While predictive coding requires some manual review, the primary difference from a full manual review is that predictive coding requires significantly less time since only a small subset of documents are evaluated instead of the entire collection.

Despite its promise, predictive coding has not yet been adopted on a large scale.  There are a number of reasons for this:  

  1. The natural concern with turning over a traditional manual process conducted by attorneys to an essentially automated process that uses complex computer algorithms is not easily understood or explainable by anyone other than a computer scientist.

  2. Predictive coding does not fully eliminate the potential for human error.  The iterative process is only as good as the input criteria, and a missed keyword or key concept could lead to entire categories of relevant or privileged documents being inadvertently missed.

Although legitimate arguments could be made that this potential for human error is equally present in a purely manual review, there is at least a perception that a full manual review allows for a greater degree of understanding and control over the process by the reviewing attorneys, as opposed to what many currently perceive as a “black box” process. These two concerns naturally lead to a more important pair of concerns—defensibility if challenged in court, and the protection of privileged documents.  Federal Rule of Civil Procedure 26 imposes a reasonable inquiry requirement in connection with document searches and production.

Thus, there is an open question whether predictive coding is sufficiently rigorous and transparent that a court would be satisfied that its use met this reasonableness standard, particularly in view of Federal Rule of Civil Procedure 37(a)(4), which provides that “an evasive or incomplete disclosure, answer or response must be treated as a failure to disclose, answer, or respond.”  

Similarly, Federal Rule of Evidence 502 governs inadvertent disclosures of material that would otherwise be protected by attorney-client privilege. (Under this rule, the disclosure of information does not waive the attorney-client privilege so long as the disclosure is inadvertent, the holder of the privilege or protection took reasonable steps to prevent disclosure and the holder promptly took reasonable steps to rectify the error.)

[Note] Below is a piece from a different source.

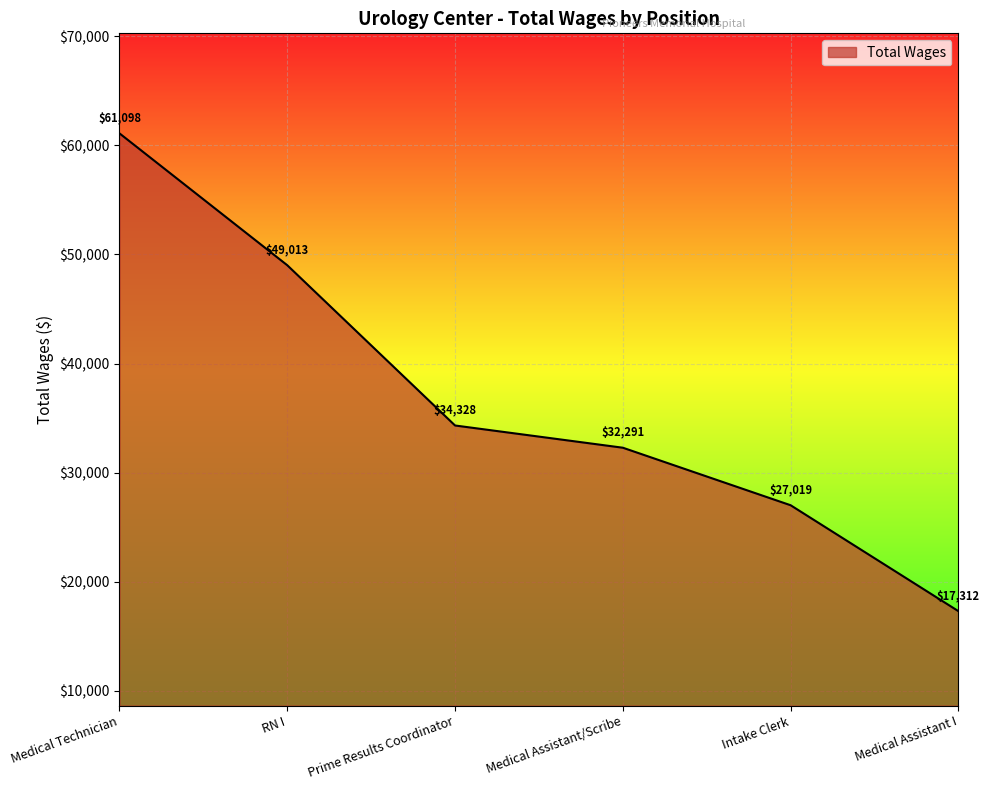

Which category has the lowest value across all series?

Medical Assistant I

Thus, there also is an open question whether use of predictive coding meets the requirement that reasonable steps to protect the privilege and rectify any error were taken.

Whether the technology underlying predictive coding can become sufficiently transparent and accurate to address these concerns remains to be seen. In the meantime, use of predictive coding is certainly an option to explore, either alone or in combination with a manual review, in the never-ending battle to manage the burden and cost of dealing with large volumes of ESI. In the right situation it just might be the right tool to streamline the e-discovery process.